Mehanna’s computer also revealed that he had downloaded numerous pro-jihad videos, as well as a video of the mutilation of the remains of US personnel in Iraq, the affidavit says. …
Bamford said the FBI has no information about terrorist cells operating in New England.
But he added, “The home grown terrorists, those individuals who have become radicalized by looking at the Internet … are of great concern because those people often fly below the radar.’’
The Christian Science Monitor has pulled together a chronological list of 21 homegrown terror plots that have been intercepted or thwarted by the FBI since the September 11, 2001 terror attacks.

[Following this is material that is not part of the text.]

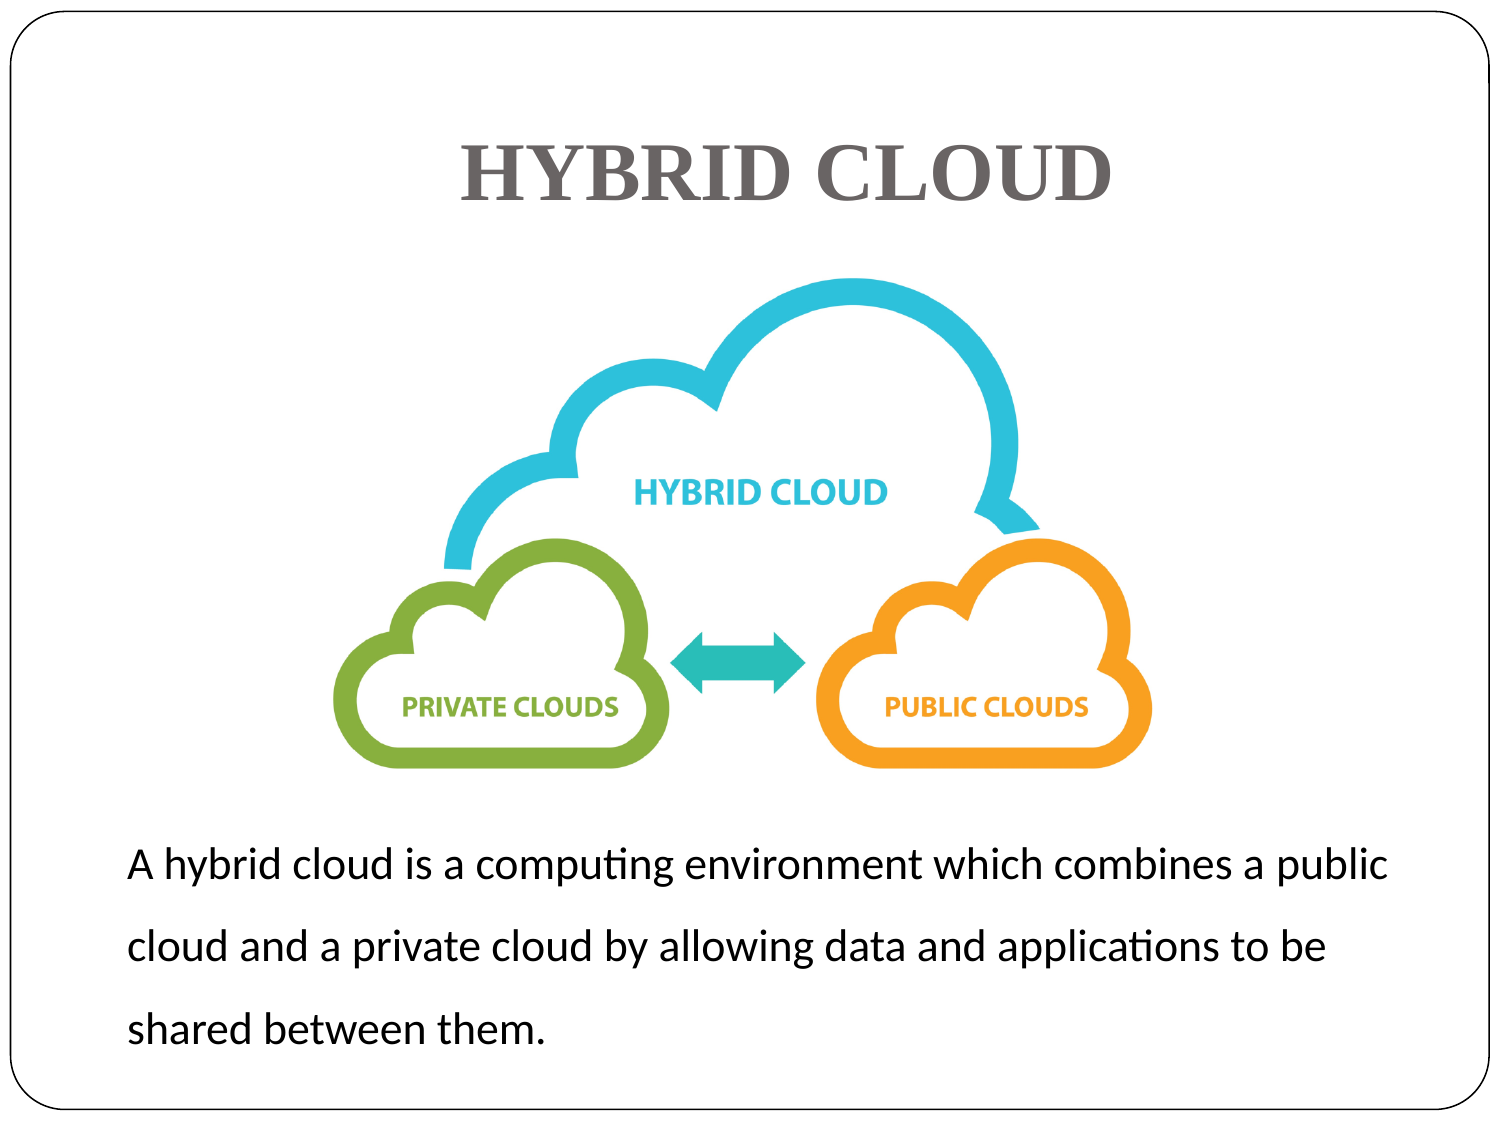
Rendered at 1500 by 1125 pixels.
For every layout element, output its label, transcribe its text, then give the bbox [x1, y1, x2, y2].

title HYBRID CLOUD [150, 45, 1425, 233]
text_box A hybrid cloud is a computing environment which combines a public cloud and a private cloud by allowing data and applications to be shared between them. [112, 798, 1412, 1064]
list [312, 255, 1174, 799]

† CIGNA Gives Grieving Family The Finger – Twice: By the time CIGNA did the right thing, it was too late to save the life of 17-year old leukemia patient Nataline Sarkisyan. Prodded by the outrage evoked by a front-page article in The Washington Times and subsequent media coverage, Guardian Life Insurance Co. did not wait that long, and is restoring the health insurance coverage that has kept muscular dystrophy patient Ian Pearl, 37, alive. Pearl’s parents are now pressing the company to restore this coverage to others in NY state who need it but the company has thus far committed only to restoring their son’s coverage plus that of one other unnamed policy holder in the state. Meanwhile, the company’s CEO Dennis Manning plans to meet with the Pearls to assure them that he thinks of customers as human beings, not “dogs” that Guardian needs to “get rid of” to increase its profit margins.

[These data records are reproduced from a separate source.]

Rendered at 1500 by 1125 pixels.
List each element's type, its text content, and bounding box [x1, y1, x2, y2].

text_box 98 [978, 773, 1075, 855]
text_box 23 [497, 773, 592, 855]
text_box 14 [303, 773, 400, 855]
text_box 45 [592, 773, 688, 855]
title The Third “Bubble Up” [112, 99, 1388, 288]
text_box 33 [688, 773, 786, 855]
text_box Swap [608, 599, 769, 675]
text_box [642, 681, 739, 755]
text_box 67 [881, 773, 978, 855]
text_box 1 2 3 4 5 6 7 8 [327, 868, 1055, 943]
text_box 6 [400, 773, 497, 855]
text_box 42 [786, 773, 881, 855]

† The Nobel Peace Prize? Really?: Bjorn Halvard Knappskog, a 19-year-old Norwegian student, has won the Monopoly World Championship, held at Caesars Palace in Las Vegas – and $20,580 in real money for the title, which matches the amount of play money in the bank of a standard Monopoly game, reports The Associated Press. Rumor has it that Knappskog has already been nominated for the 2010 Nobel Prize in economics, and he’s got at least even odds of winning – unless President Barack Hussein Obama also gets nominated, in which case all bets are off.
† Updates To Previous Posts (fifth item, Now Is Not The Time To Talk About Race): More fallout following News Corp. chairman Rupert Murdoch having to endure being lectured on diversity by “leaders from a variety of ethnic communities”? Based on concerns raised by a shareholder about liberal analyst Marc Lamont Hill having a "reputation of defending cop killers and racists" – he has supported the likes of Assata Shakur (AKA JoAnne Chesimard) and Mumia Abu-Jamal (AKA Wesley Cook) – Murdoch kicked him to the curb. Hill, who claims expertise on hip-hop culture but not politics or history, was a frequent guest on "The O'Reilly Factor."

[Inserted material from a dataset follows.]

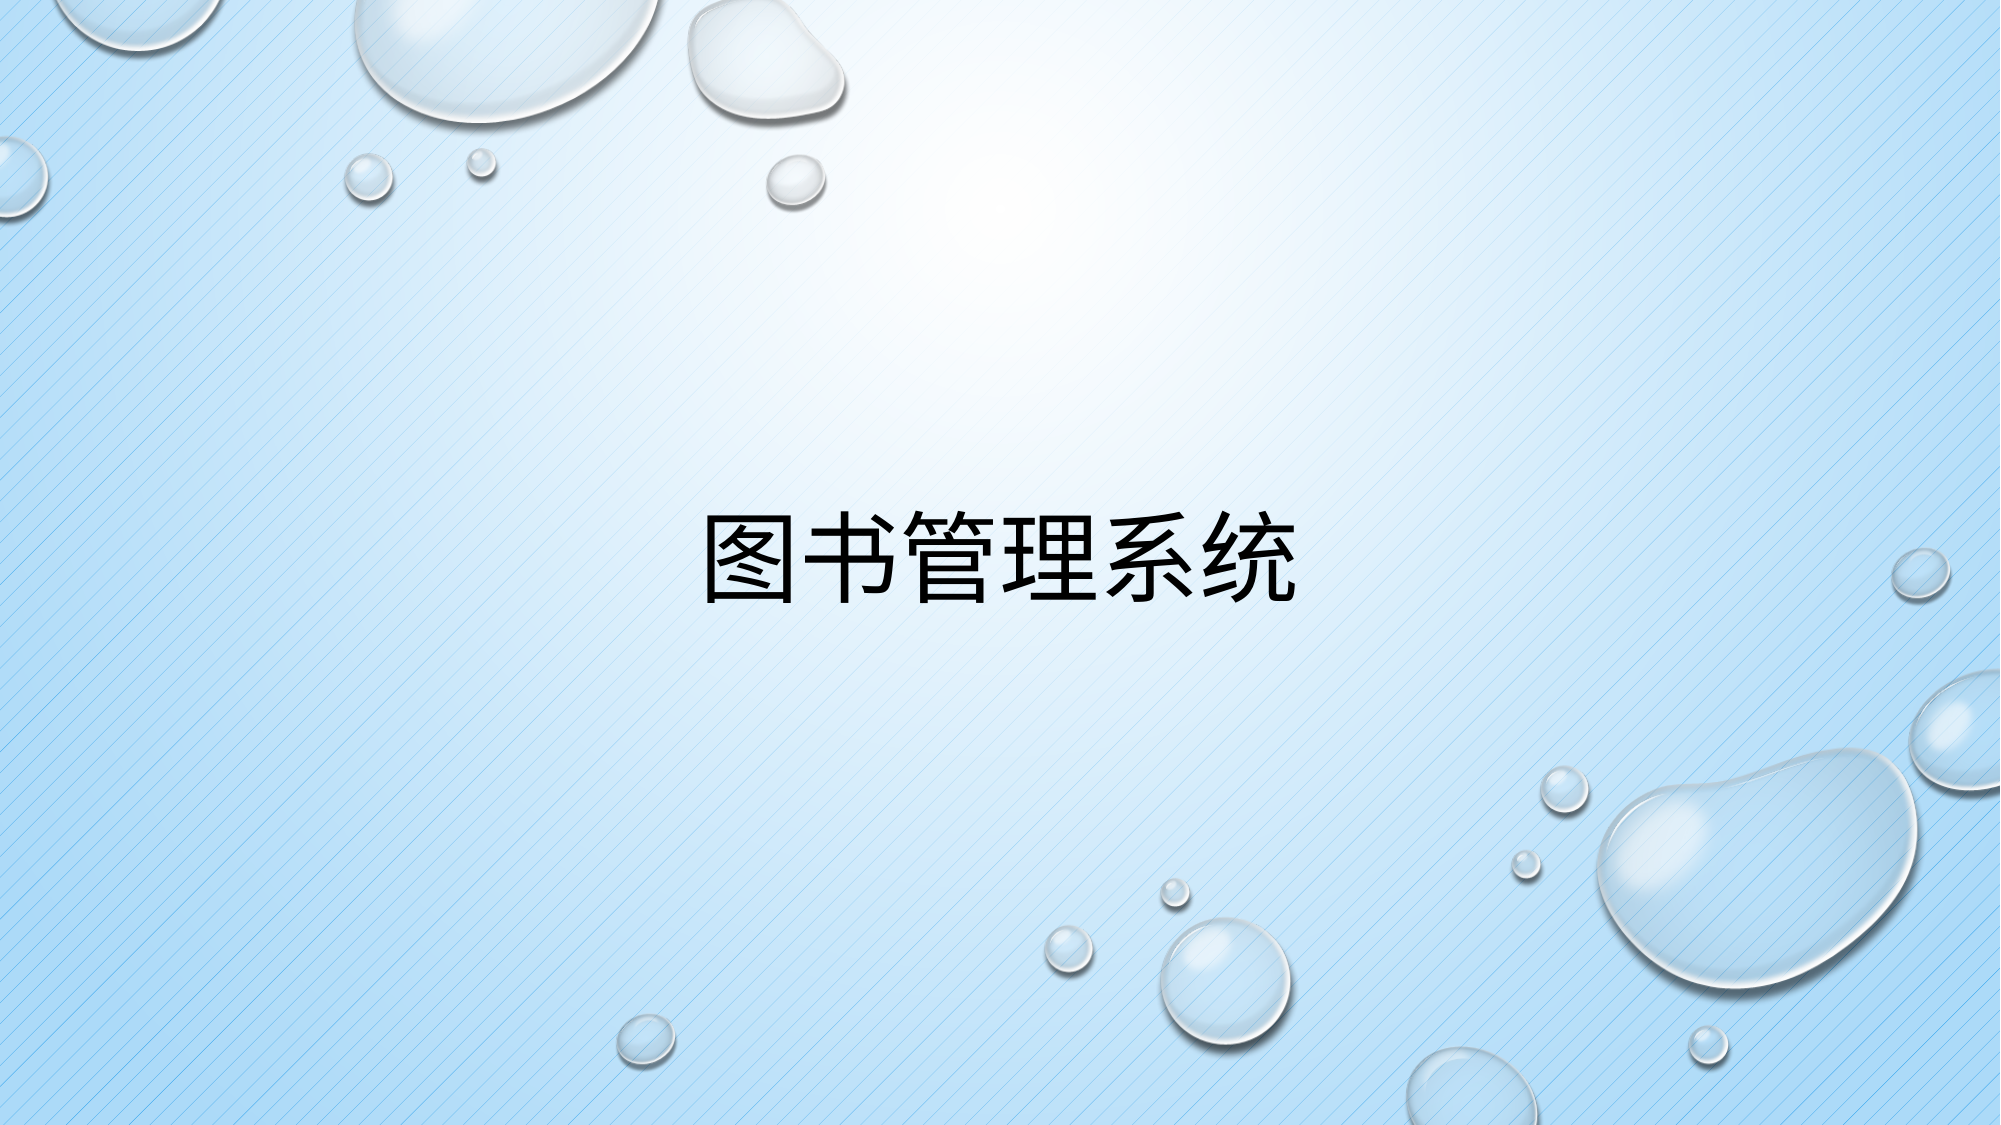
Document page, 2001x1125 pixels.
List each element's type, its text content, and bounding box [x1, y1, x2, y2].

† Updates To Previous Posts (Semper Fi(nk), eighth item): For masquerading as an injured war hero to get free seats at rock concerts and sporting events, Sgt. David W. Budwah, 34 - who pleaded guilty to making false statements, malingering, misconduct and unlawful appropriation, among other offenses - was sentenced to 18 months confinement, reduced in rank to private, dishonorably discharged and fined $25,000, reports The Associated Press.